## PROBLEM DESCRIPTION
Among the entries below, only the lines starting at the one with "left wrist: (875, 282)" and ending at the one with "right hip: (940, 375)", both included, are to be printed exactly.

## MATERIAL FOR THE TASK
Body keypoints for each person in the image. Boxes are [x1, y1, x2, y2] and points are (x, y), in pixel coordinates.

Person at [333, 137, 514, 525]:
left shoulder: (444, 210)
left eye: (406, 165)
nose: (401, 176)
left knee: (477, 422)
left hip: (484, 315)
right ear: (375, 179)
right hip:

* * *

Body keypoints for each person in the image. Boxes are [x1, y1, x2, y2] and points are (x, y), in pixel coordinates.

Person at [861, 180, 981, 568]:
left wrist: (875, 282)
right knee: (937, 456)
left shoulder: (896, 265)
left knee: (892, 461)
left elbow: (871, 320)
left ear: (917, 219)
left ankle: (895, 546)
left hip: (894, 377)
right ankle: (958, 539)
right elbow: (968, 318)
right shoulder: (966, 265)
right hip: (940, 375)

## OUTPUT OF THE TASK
left wrist: (875, 282)
right knee: (937, 456)
left shoulder: (896, 265)
left knee: (892, 461)
left elbow: (871, 320)
left ear: (917, 219)
left ankle: (895, 546)
left hip: (894, 377)
right ankle: (958, 539)
right elbow: (968, 318)
right shoulder: (966, 265)
right hip: (940, 375)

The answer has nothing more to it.